▶ _Work required_: Convert the data below into a JSON list of strings, with one string per line and blank lines omitted. Leave the pictures out of the result.

□ □ □ □ □

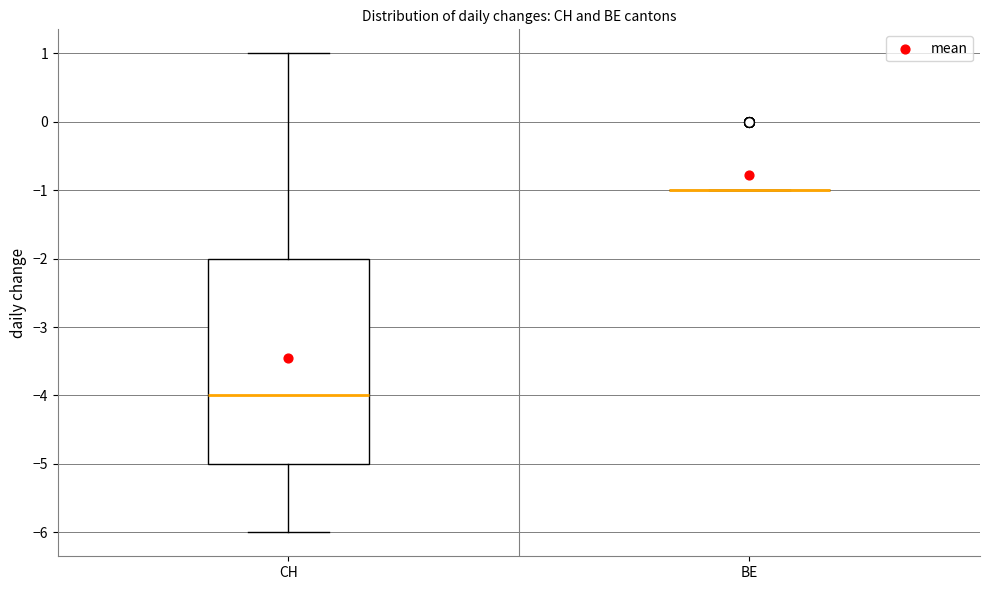

Reading left to right, read every box against the y-axis: the position of its median line, the range the box covers, and the ends of its whiskers. The values are not printed on the chart, so give them approximately, as read against the axis.

CH: median -4, box -5 to -2, whiskers -6 to 1
BE: box collapsed to a line at -1, whiskers -1 to -1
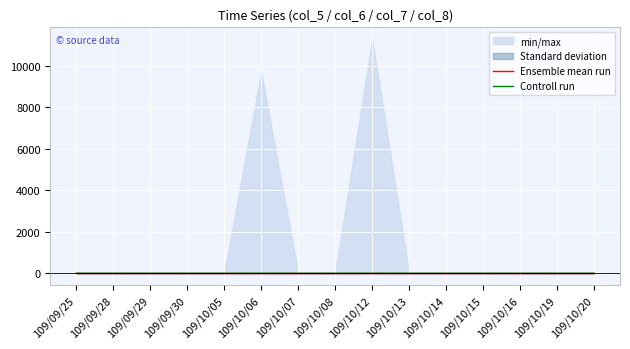

The value of Controll run at 109/10/14 is 0.0. True or false?

True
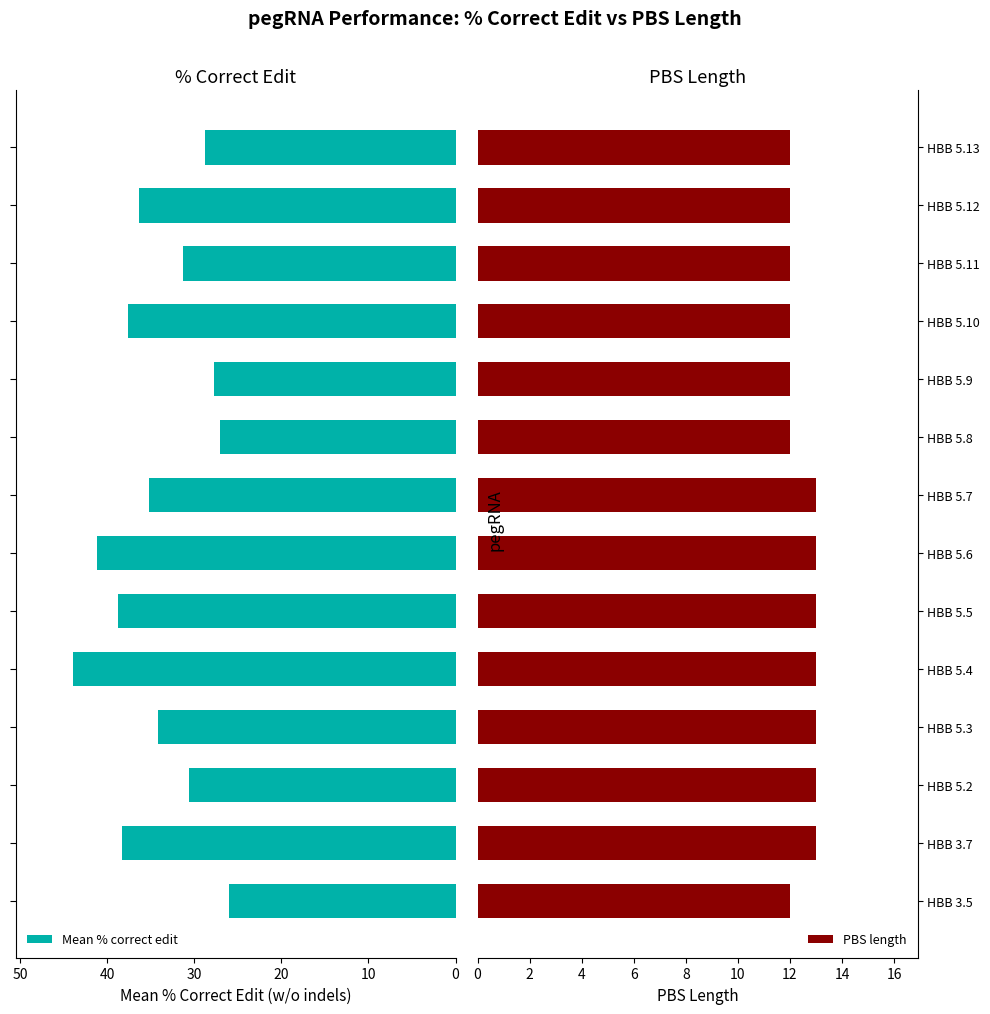

What is the minimum value for PBS length?

12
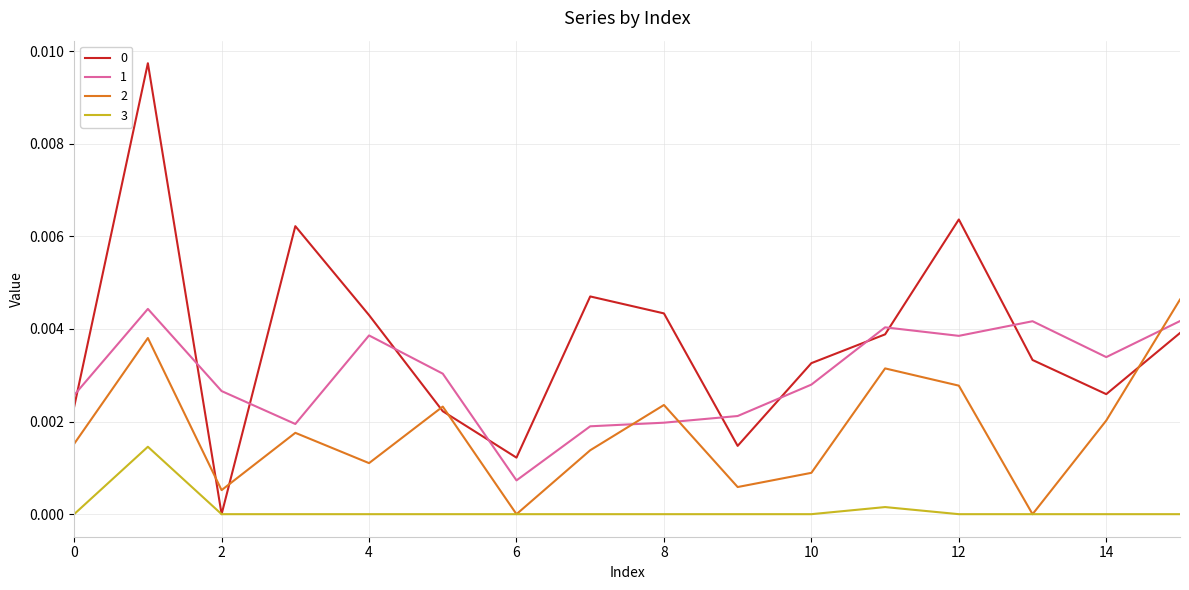

True or false: 1 and 3 cross at least once.

False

□ □ □ □ □

▶ _Response to the exercise_:
[
  "Reading left to right, read every box against the y-axis: the position of its median line, the range the box covers, and the ends of its whiskers. The values are not printed on the chart, so give them approximately, as read against the axis.",
  "CH: median -4, box -5 to -2, whiskers -6 to 1",
  "BE: box collapsed to a line at -1, whiskers -1 to -1",
  "The value of Controll run at 109/10/14 is 0.0. True or false?",
  "True",
  "What is the minimum value for PBS length?",
  "12",
  "True or false: 1 and 3 cross at least once.",
  "False"
]